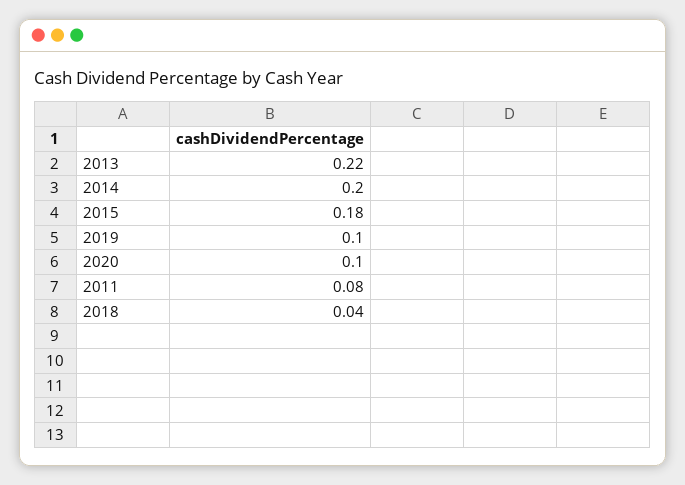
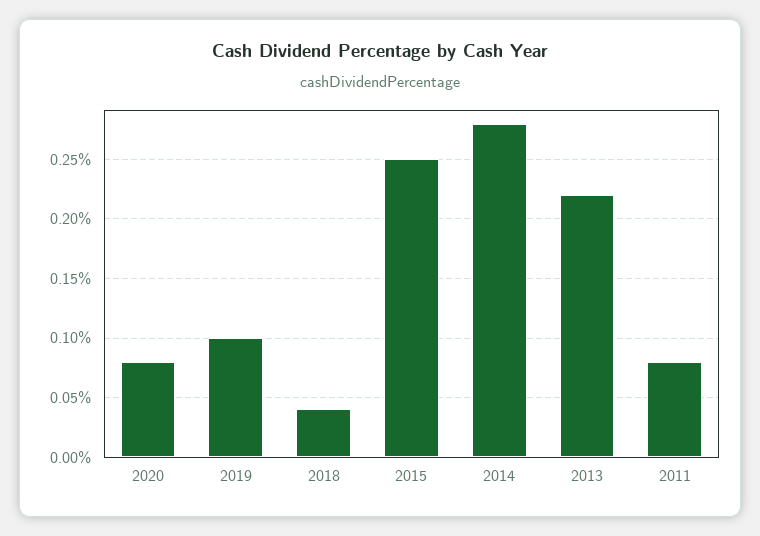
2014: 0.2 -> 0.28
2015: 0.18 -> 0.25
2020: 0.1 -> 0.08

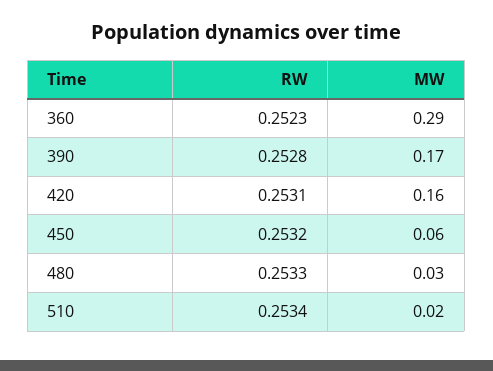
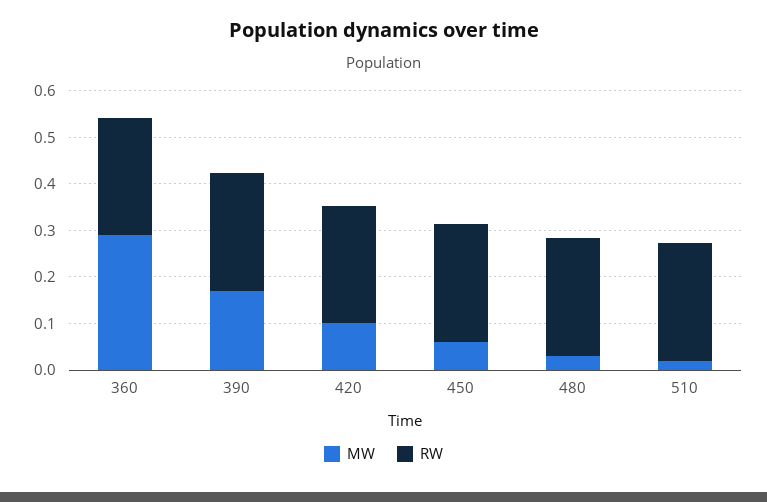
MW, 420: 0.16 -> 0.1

---

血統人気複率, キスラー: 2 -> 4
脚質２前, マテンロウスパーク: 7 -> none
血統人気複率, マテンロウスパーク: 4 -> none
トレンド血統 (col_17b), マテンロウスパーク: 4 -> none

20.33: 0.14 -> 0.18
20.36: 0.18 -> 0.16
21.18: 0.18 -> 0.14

**Exercise brief**.
Find every line in the listing that has the string "血統人気複率", then give the count by itself.

**The completed task**.
2